Hollande et Marat dans le même bain.

Où l'on apprend que la solidarité féminine transcende bien des choses.

Furetante : On se serait cru en pleine salle de rédaction de Closer cet après-midi dans la salle des ventes.

Pragmatique : Ah oui ? Les mœurs présidentielles font aussi scandale en salle des ventes ?

Furetante :  C’était complètement surréaliste. Rien à voir avec le mouvement d’André Breton, pour une fois.

J’étais en train de rêver en regardant la salle quand je remarque une vieille dame qui dort avec application. Rien ne semble la perturber, ni les éclats de voix du crieur, ni les coups de marteau du commissaire priseur.
Evidemment, je me dis: Est-ce qu’elle va ronfler ?
Mais non. Déçue, je reporte mon attention sur la vente alors que le crieur vient d’annoncer une gravure révolutionnaire.

Le commissaire priseur : Révolutionnaire ? soyez donc plus précis ! Qu’est ce que c’est que ça ? Il examine la gravure. Ah, c’est l’assassinat de Marat. Pour une fois, il ne marine pas déjà mort dans sa baignoire. On voit Charlotte Corday en pleine action.
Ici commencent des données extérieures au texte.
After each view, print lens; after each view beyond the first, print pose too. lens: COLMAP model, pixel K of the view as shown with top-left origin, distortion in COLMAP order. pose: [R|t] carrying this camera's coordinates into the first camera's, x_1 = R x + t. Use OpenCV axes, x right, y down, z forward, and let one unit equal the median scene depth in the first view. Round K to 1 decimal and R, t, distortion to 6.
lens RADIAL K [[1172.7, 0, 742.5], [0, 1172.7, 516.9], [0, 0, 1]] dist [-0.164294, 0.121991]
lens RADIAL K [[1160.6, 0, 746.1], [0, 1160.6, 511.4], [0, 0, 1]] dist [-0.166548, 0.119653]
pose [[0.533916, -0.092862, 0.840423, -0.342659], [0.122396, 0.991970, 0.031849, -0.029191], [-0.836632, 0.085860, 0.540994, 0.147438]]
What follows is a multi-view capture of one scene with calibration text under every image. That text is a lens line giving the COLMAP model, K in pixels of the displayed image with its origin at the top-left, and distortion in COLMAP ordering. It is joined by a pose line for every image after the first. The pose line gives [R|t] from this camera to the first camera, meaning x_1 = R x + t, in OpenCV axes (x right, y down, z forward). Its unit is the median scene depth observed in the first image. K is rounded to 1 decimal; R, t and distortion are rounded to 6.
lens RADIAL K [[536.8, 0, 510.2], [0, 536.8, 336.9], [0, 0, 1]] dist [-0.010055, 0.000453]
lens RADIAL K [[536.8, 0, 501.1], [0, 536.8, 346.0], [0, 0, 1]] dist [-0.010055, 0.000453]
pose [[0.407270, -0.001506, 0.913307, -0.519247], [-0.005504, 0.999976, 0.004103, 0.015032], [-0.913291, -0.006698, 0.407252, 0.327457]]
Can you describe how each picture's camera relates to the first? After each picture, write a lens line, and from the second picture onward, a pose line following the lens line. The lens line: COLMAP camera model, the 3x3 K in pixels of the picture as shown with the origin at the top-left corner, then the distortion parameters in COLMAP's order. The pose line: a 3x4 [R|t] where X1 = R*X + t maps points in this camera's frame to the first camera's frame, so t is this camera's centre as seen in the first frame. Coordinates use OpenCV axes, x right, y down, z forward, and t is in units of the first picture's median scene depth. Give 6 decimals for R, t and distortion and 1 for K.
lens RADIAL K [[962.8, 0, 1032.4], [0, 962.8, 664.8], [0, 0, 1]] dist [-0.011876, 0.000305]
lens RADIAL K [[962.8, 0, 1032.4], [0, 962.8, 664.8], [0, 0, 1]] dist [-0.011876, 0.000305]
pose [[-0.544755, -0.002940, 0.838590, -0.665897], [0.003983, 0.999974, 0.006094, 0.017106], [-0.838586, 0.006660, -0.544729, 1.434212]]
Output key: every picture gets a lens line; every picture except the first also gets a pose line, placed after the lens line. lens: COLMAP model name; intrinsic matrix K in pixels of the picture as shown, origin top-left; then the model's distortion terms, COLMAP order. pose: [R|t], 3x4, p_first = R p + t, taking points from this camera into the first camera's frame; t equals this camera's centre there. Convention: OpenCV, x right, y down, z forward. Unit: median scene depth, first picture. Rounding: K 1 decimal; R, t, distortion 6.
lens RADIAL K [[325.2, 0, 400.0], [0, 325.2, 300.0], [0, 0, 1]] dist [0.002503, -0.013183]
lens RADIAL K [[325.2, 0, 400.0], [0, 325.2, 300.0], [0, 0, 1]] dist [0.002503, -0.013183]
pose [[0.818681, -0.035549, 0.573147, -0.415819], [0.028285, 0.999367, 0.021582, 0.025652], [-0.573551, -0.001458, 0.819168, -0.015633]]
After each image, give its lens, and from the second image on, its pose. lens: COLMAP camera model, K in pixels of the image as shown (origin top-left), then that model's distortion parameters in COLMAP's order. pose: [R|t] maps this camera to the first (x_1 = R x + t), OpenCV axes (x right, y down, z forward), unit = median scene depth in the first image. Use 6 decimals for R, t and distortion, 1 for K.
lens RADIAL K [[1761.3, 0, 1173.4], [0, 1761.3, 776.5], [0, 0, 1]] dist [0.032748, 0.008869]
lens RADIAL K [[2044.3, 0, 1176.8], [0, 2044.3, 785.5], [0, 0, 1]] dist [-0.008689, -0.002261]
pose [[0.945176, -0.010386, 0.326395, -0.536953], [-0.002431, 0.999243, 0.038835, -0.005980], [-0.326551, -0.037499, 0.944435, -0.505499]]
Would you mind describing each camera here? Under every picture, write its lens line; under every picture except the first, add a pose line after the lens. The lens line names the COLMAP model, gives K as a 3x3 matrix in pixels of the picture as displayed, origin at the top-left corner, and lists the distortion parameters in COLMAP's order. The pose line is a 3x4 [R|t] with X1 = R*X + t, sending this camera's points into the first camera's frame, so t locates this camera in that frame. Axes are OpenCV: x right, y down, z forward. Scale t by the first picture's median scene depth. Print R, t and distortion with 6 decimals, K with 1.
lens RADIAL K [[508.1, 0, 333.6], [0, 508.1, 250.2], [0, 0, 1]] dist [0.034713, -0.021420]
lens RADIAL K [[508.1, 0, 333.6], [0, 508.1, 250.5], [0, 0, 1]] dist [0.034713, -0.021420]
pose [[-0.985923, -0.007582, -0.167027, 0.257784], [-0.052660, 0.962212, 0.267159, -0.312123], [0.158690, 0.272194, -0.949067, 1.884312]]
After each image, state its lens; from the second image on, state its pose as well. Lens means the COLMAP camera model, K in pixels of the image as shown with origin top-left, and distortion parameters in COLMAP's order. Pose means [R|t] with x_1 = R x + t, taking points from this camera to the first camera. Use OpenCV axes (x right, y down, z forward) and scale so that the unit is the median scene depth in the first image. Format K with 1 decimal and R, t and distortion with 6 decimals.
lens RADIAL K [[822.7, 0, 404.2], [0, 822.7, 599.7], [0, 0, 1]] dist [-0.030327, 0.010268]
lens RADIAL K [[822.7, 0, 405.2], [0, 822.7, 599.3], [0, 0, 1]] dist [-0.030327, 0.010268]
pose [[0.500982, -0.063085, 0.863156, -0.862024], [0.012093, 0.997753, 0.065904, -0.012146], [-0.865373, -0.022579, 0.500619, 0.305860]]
Ca c’est rare ! Mise à prix 50 euros.

La salle ne réagit pas.

Le commissaire priseur : Ah, Charlotte Corday, ça ne vous intéresse pas ?!

Puis, pris d’une subite inspiration il s’écrie :

- Mais je me suis trompé, ce n’est pas du tout Charlotte Corday et Marat ! C’est Valérie Trierweiler et Francois Hollande !

La salle se réveille comme un seul homme. Et soudain, la vieille dame, tirée de son sommeil, saute sur sa chaise comme une puce électrisée. Elle hurle avec délectation :

- ELLE L’ASSASSINE ?!!!  Hein, dites, elle l’assassine ?!

Furetante :  Je te laisse imaginer les applaudissements de la salle, Hollande aurait passé un mauvais quart d’heure s’il avait été là.

Pragmatique : Aucun doute que ta vieille dame aurait acquitté Valérie Trierweiler si elle s’était décidée à passer à l’action.


La Mort de Marat par Santiago Rebull, 1875.